Dans certaines régions, où le passage en bio est difficile en raisons des conditions pédoclimatiques (Champagne, Jura, Savoie, Pyrénées atlantiques…), la certification environnementale peut être un bon compromis. "C'est un élément essentiel pour mettre le pied à l'étrier d'une démarche environnementale ou pour les vignerons qui sont installés dans des régions avec plus de contraintes", estime Michel Issaly. Cette certification comporte trois niveaux, seul le plus élevé permet de communiquer autour de la haute valeur environnementale de l'exploitation.
Mais d'autres viticulteurs, comme Michel Issaly, font le choix d'être certifiés bio et HVE. Cette dernière reconnaissance porte sur quatre critères de performance environnementale : biodiversité, stratégie phytosanitaire, gestion de la fertilisation et ressource en eau. "Quand le consommateur visite nos vignes HVE, il voit directement l'impact visuel : la vie revient avec les arbres, les bandes enherbées… Il touche ainsi du doigt la biodiversité qui se réinstalle dans la vigne et qui l'aide à se protéger, notamment contre la cicadelle", raconte le viticulteur.
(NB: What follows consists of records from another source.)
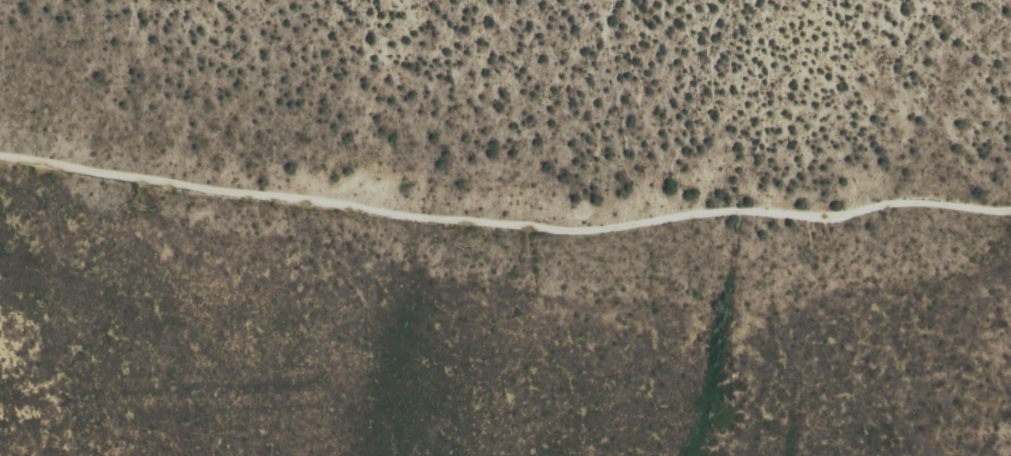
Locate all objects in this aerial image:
road: (505, 225)

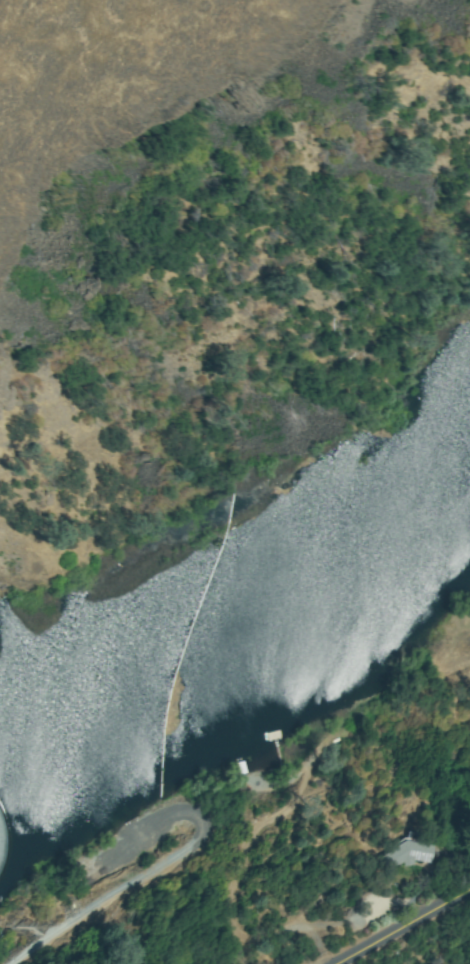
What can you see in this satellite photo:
building: (407, 854)
building: (372, 916)
storage tank: (358, 922)
road: (419, 934)

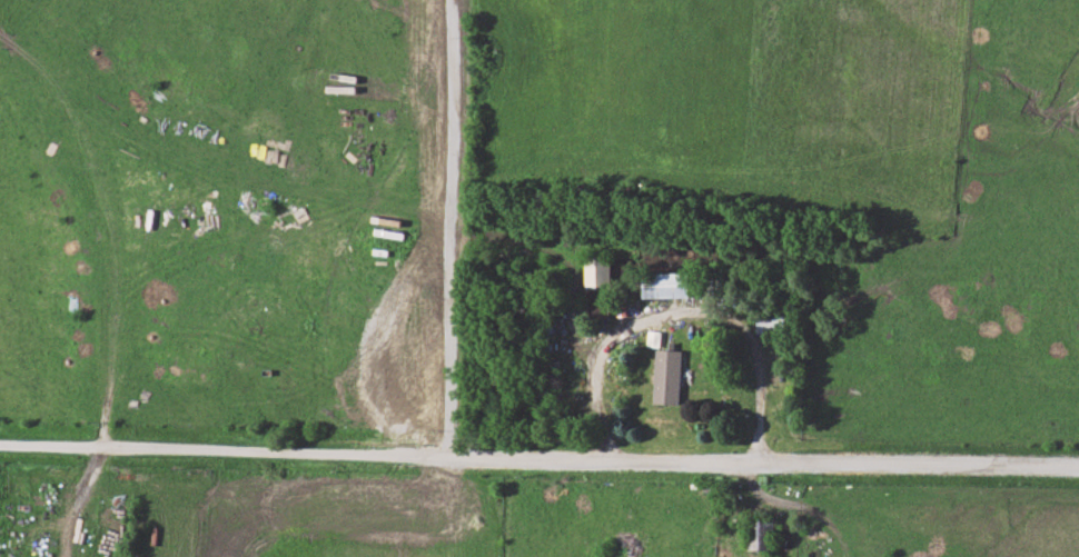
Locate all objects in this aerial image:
building: (430, 74)
road: (102, 232)
building: (596, 285)
building: (668, 285)
building: (772, 321)
building: (668, 376)
road: (539, 456)
building: (762, 536)

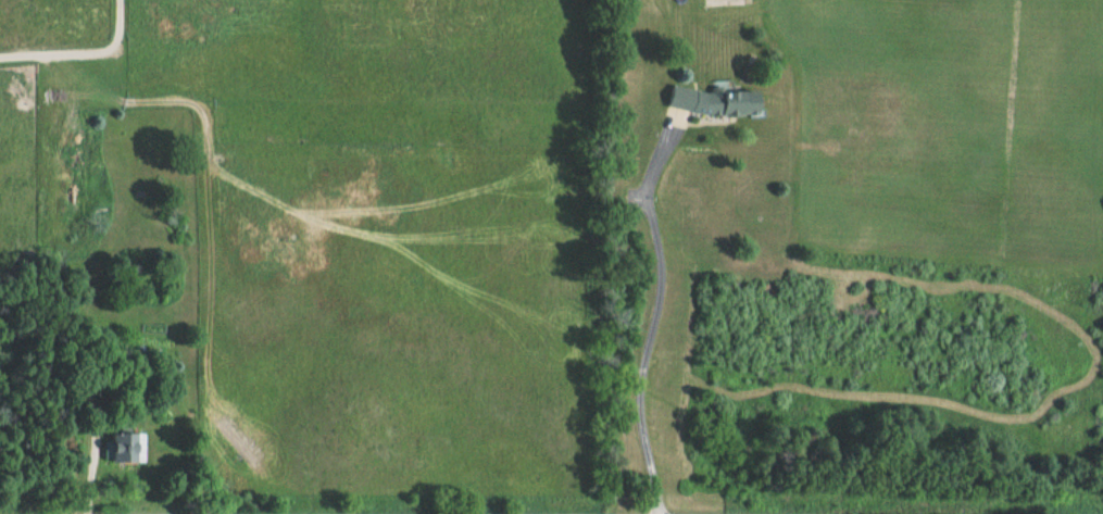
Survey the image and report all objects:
building: (723, 101)
road: (656, 311)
Le fait que ces changements soient visibles n'est pas négligeable : 36% des achats en vin bio se font directement auprès du producteur.
D'autres vont encore plus loin
Enfin, d'autres viticulteurs font le choix d'aller plus loin que la bio, en s'inscrivant dans la biodynamie. 1% du vignoble français serait biodynamique aujourd'hui, un chiffre qui devrait progresser dans les prochaines années : "3% des Vignerons indépendants pratiquent la biodynamie, ils devraient être 9% en 2017", indique le Tarnais. Les vins sont certifiés par des labels indépendants, Demeter ou Biodyvin. Outre le respect du cahier des charges bio, ces labels exigent des pratiques œnologiques et une limitation en sulfites plus restrictives que le label bio. Des préparations naturelles sont utilisées (orties, prêle, valériane…) et le calendrier lunaire est suivi.